As I pottered around the house, Cam was working on his computer. For whatever reason I made point to stop in to see what he was doing. Our house sale was over, and he had just paid off all of our debts. “Wow!” I said, looking at the screen of transactions and numbers. A good feeling swept over me, it was excitement. Even though a mortgage serves a purpose, there is a wonderful feeling to be had, living life without debt. We hugged and I congratulated and thanked him, because with me not having a wage, he largely steers our financial ship. In that moment I truly felt rich and light. Funny how owning nothing can make you feel rich? Right now we are rich in choice, and my gosh, I felt like anything was possible.
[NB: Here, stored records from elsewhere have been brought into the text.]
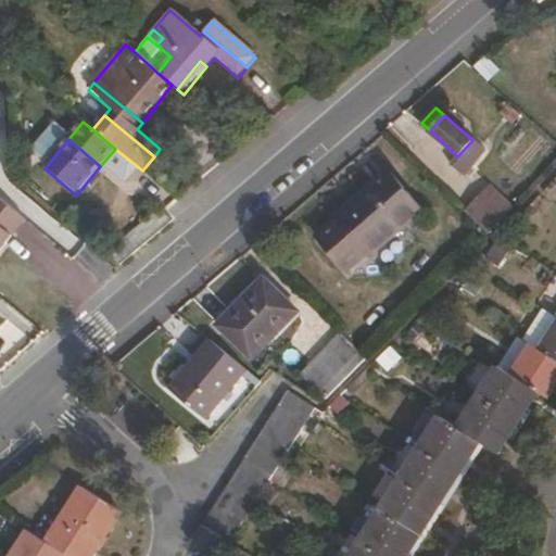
[(484,152),(472,140),(457,156),(450,165),(462,176),(484,152)]
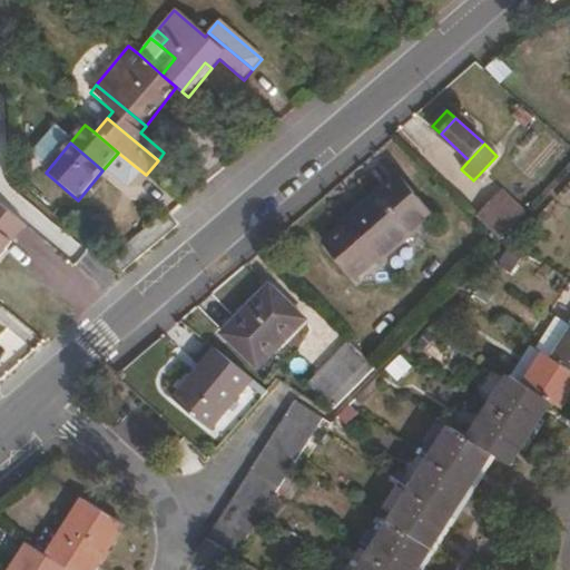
[(377,265),(433,218),(397,177),(343,223),(377,265)]
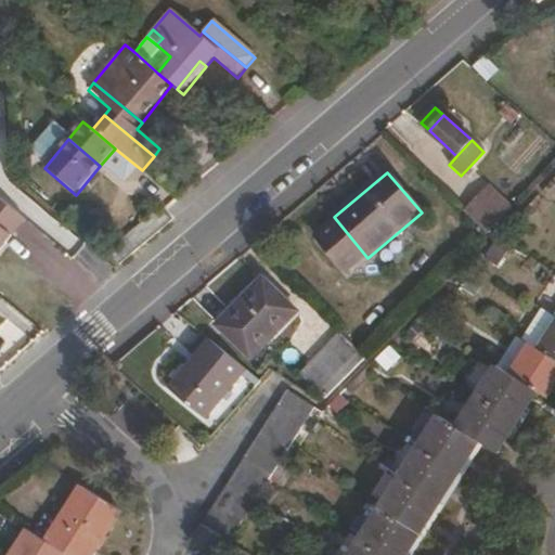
[(489,213),(466,190),(453,203),(478,226),(489,213)]
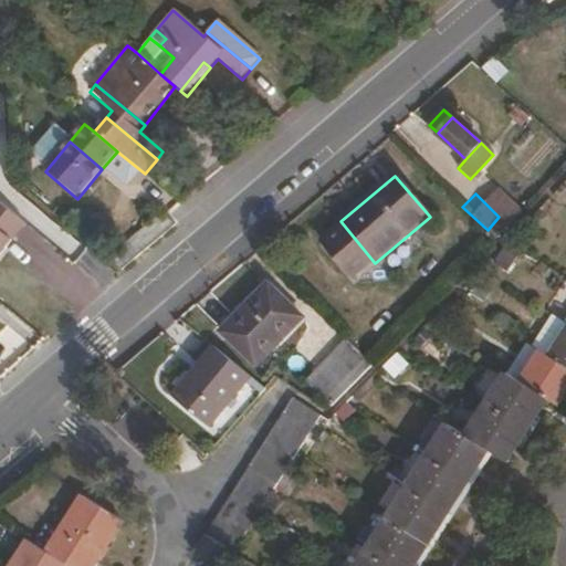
[(0,261),(30,229),(0,202),(0,261)]
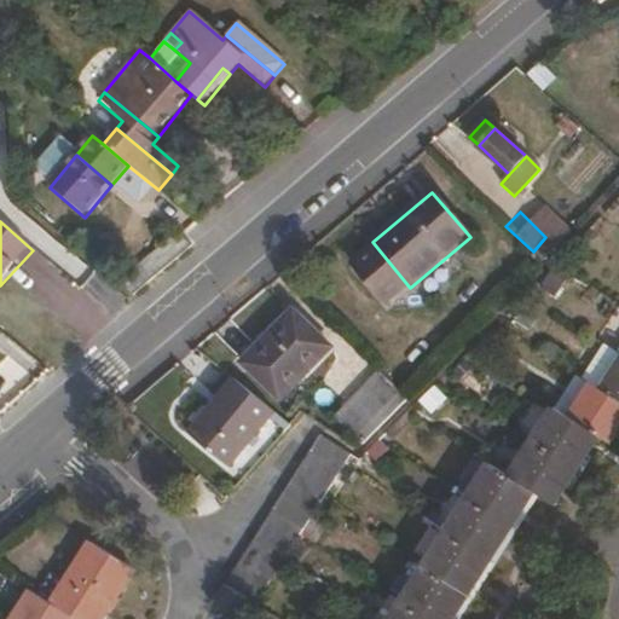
[(282,400),(331,348),(294,312),(244,364),(282,400)]
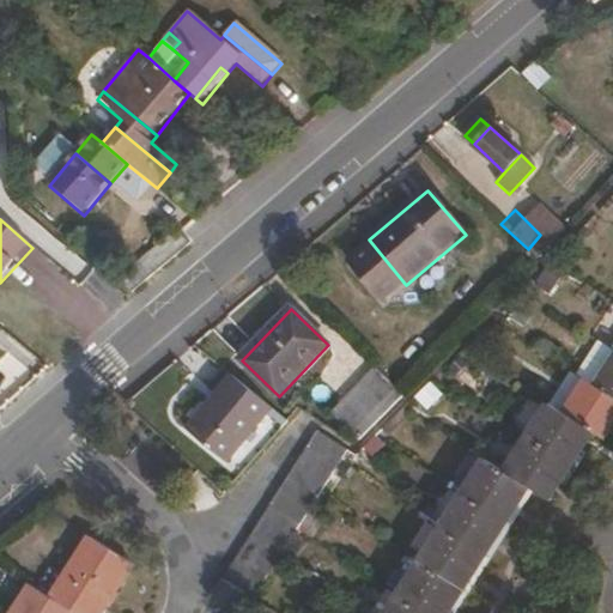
[(595,388),(612,360),(612,350),(600,341),(578,376),(584,381),(595,388)]
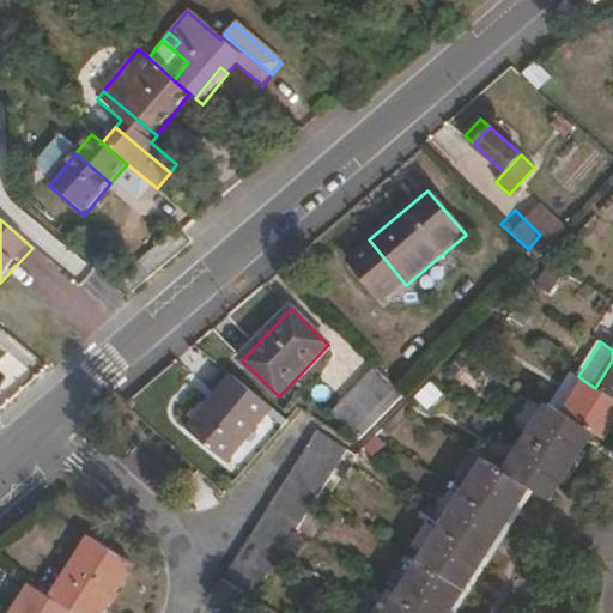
[(612,360),(595,388),(612,399),(612,360)]
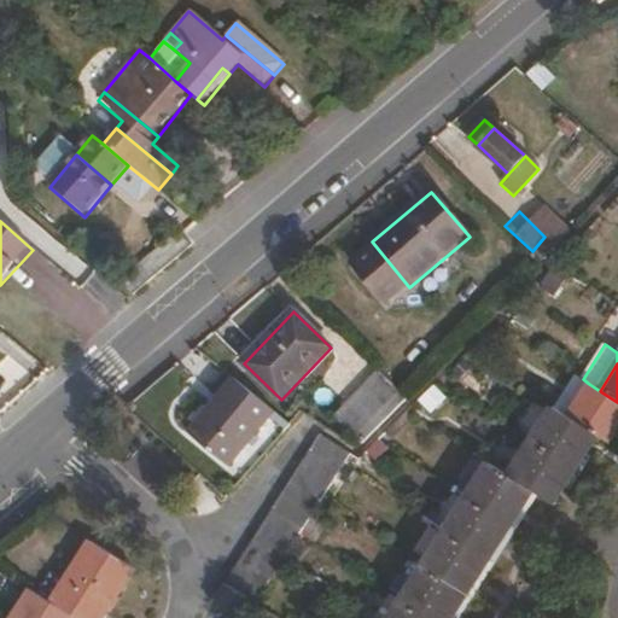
[(190,424),(228,389),(211,371),(173,407),(176,412),(168,420),(176,430),(186,420),(190,424)]
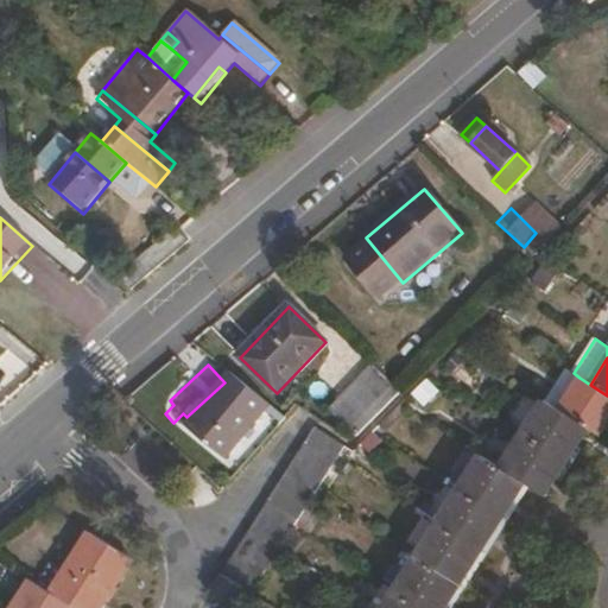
[(353,437),(397,393),(371,366),(327,410),(353,437)]
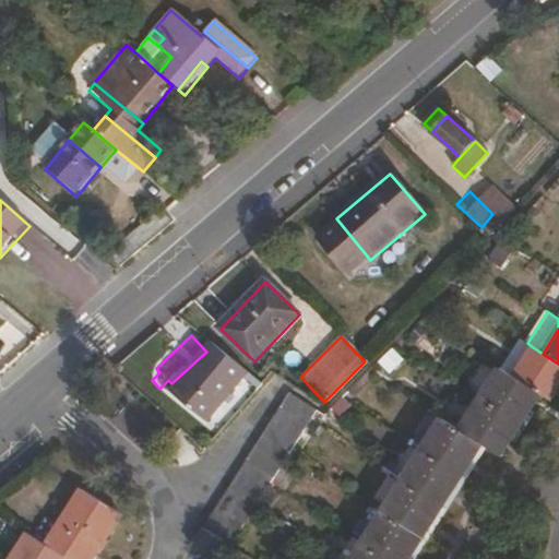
[(548,401),(558,385),(558,364),(543,354),(533,347),(514,378),(540,396),(548,401)]
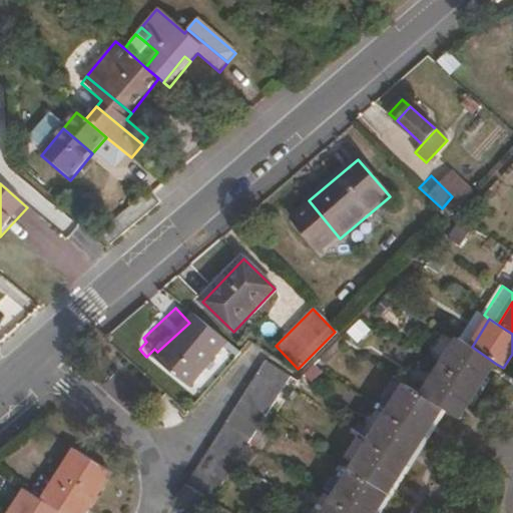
[(496,364),(472,347),(458,339),(440,368),(479,391),(496,364)]
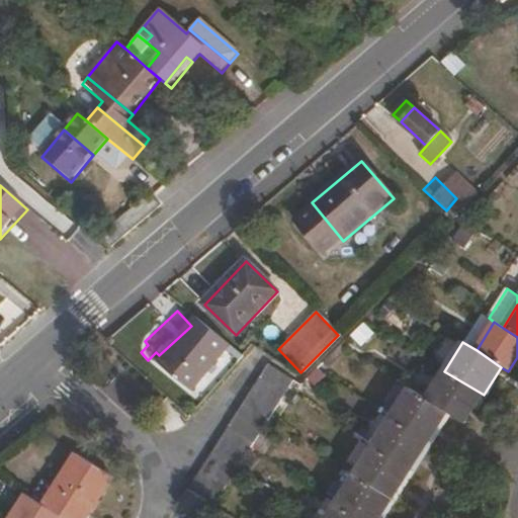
[(291,382),(265,364),(257,377),(283,395),(291,382)]
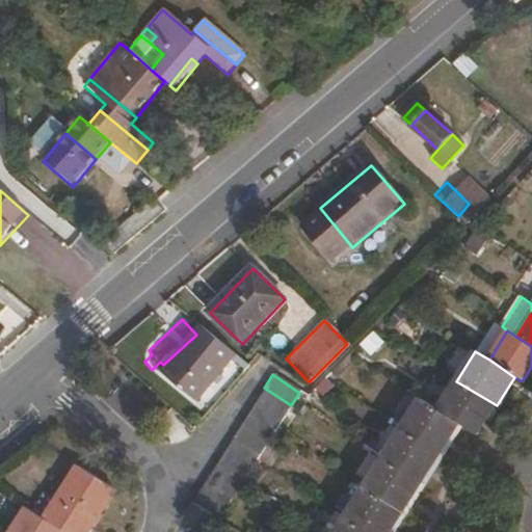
[(497,405),(456,381),(437,410),(458,426),(476,436),(497,405)]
Then, the most important thing of our day happened. We started setting up Bluebell’s new house. Bluebell has taken up residence on a shelf in a nook leading to the girl’s room. She now lives at a light filled window, and has a view of the bay, which she is very happy about. For Blue Bell, who owns her house, life just got a whole lot better. “Bluebell, what do you think of your new view?” I asked. “EEee, don’t bother me Kirsty, I am setting up house, I am too busy for your small talk! No small talk” she shrieked. That fairy of ours can be so persnickety.
“What was your favorite part of your day?” Elle said as I tucked her into bed. “Hmm, well gosh, so many good things happened today!” I said, thinking of everything. Elle is open to hearing almost anything, but I have to include at least one thing involving her. “Well, I think it was when you came to me, and told me you think you like life better without using ipad.”
Sitting at the table, writing out the grocery list, Elle came over to me and slipped her arms around my neck, drawing me in close. With her blue eyes looking earnest, I could tell she had a deep thought to share. “Mama, since I have gone three days without using ipaddy I have liked it better and I thought I would just go without it here.” My heart exploded. Elle’s maturity, seems well beyond her years and I often question how this child came to be so wise? Wiser than me that is for certain. When I think how I have struggled, and the drama I have created to lessen my use of a device, and here was Elle, so calm and sensible and serene. “Oh, that is so good to hear!” I exclaimed, taking her into my arms for a bear hug. “That sounds like a very wise choice.” Isn’t it amazing how the children know deep down what is best for themselves if given the chance to experience change.
Thank you for reading Magnesium Blue
3 thoughts on “15. Getting Settled”
I love reading about your new adventure!
And I can’t wait to hear about your girls and school. If I were to stop homeschooling I would put my children in a Waldorf school.
Please keep writing! 🙂
Gorgeous writing. Loved this!! ❤️
I like the idea of a plant swap. I have a very tiny garden, as I live in an apartment, full of very happy aloe. It keeps putting off baby aloe and I would love to share it. I’m sure you will gather a new family of plants in time.
(I keep checking back for the latest post. I do love your writing. Take care.)